Question from Sam Terilli of University of Miami - are notions of transparency doomed? One way that enhances is that everything goes right out instantly. Compare with more seasoned practitioners who might be more reserved if they've has a problem.
Answer from Joe - Younger group wants to communicate without thinking about the fallout, needs to learn how to take time to think about the fallout. 36+ view the message more important. Slower to communicate but more conscious of the fallout. 35 and younger almost an addictive drug, the need to communicate overshadows thinking strategically. Younger people are not thinking about the two-way process. They are more interested in getting the communications out quickly.
User Interaction with Time-dependent Presentation in Online Journalism. Results of an Eye-tracking Study
Peter Schumacher of the University of Trier reported on multimedia websites and how people look at them. His interest is in determining the best ways for designers to pull the content together for multimedia presentations, automated slide shows, and other online content, to enhance the experience by using data collected from how people actually navigate through such presentations. He analyzed eye-tracking data from participants to see how they viewed these presentations. You can see what parts of pictures people look at first and where their eyes go in the presentation's environment.
Preparing Online Communicators for the Future of Information Systems
CROSSPOSTED FROM PRSA PHILADELPHIA BRAINSTORM BLOG
Diane Penrod and Bill Wolff of Rowan presented on information "ecologies," including online portfolio, RSS feeds, and social bookmarking tools. Goal is showcasing how information is moving. Bill showed an example from a student about how that student is gathering information from multiple blogs and rss feeds and aggregating them in a way that is useful for her own collaborative writing projects.
Diane is interested in the "semantic domain" of Web 3.0. Beat-blogging is citizen journalism mixed with professional journalists and other experts interested in journalism. Twitter is mentioned in coverage of spot news events increasingly.
Teaching them a semantic, linguistic structure - Tweets are different semantic, linguistic structures.
Students are not digital natives, they are digital "primitives." They are not completely fluent.
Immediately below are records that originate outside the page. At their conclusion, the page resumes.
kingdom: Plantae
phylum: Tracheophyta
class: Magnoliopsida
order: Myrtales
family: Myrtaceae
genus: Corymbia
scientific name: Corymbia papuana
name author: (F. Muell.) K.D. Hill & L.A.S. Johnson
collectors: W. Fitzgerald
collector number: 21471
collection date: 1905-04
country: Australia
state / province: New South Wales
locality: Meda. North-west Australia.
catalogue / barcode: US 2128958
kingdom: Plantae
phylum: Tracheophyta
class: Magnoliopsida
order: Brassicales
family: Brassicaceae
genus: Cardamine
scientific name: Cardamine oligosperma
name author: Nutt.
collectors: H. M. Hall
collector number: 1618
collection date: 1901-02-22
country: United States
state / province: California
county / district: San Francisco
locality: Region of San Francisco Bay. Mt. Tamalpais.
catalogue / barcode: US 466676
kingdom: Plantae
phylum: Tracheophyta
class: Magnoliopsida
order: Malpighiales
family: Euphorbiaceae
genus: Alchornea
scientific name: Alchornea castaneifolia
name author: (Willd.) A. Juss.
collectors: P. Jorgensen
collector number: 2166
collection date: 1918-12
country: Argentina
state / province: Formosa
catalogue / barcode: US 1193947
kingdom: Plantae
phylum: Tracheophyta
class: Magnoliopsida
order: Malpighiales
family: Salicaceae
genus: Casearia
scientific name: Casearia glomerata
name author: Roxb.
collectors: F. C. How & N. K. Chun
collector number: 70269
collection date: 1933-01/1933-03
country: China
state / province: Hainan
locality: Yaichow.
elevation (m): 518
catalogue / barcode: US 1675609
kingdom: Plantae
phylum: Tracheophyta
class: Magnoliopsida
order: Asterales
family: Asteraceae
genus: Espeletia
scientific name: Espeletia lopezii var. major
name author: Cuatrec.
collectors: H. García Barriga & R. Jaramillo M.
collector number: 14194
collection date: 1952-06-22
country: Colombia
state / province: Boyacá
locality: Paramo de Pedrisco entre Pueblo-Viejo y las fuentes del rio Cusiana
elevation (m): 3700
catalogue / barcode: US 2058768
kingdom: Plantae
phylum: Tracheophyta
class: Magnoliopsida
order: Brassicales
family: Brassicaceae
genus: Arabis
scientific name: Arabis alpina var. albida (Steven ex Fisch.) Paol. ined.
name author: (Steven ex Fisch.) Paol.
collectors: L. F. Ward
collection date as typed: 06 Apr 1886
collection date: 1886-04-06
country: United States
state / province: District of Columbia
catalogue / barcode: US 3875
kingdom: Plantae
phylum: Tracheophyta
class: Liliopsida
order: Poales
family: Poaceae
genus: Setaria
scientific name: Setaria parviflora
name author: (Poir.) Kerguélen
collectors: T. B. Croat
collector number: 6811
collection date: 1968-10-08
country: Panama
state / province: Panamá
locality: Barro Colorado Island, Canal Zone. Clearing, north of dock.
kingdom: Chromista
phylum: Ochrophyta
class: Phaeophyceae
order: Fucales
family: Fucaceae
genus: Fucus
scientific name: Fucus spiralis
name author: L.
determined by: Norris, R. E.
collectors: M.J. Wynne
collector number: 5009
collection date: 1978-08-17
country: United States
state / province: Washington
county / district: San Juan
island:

Goal is to take the primitives and get them away from the primitive uses and move the communications process forward by helping them learn how to use these technologies better.
Wolff: goal is to think critically about these tools and technologies, rather than just using them.
Liveblogging from International Association of Online Communicators (IAOC) Conference in Reykjavik
Greetings from Reykjavik, Iceland, where the IAOC Conference is underway. We're here as the IAOC Conference gets underway. We will live blog the session highlights, and there will be podcast recordings of the short presentations, sponsored by the Philadelphia Chapter of the Public Relations Society of America.
We are sitting at square tables for a series of roundtable presentations. I've convinced (wasn't hard) Suzanne Sparks Fitzgerald, APR, Fellow, PRSA, of Rowan, who organized the conference, to have the presenters rotate instead of the listeners. That way, we don't have to move podcast equipment from table to table.
OK, up first is Kathryn Quigley of Rowan University, who is presenting research entitled "Loud Voices, Silenced Voices; The Ethics of Online Content in Media Coverage of High-Profile Child Death and Child Disappearance cases."
Kathryn is examining how news media are handling child disappearances and murders in their online coverage. Some papers have allowed offensive and scurrillous comments on their online content. The Madeline McCann website set up by the Sun in London has 38 different click-on discussions available. Discussion is more tabloid, headlines, the bias is more pronounced, she says.
We'll post her presentation here on the blog when it's available to us.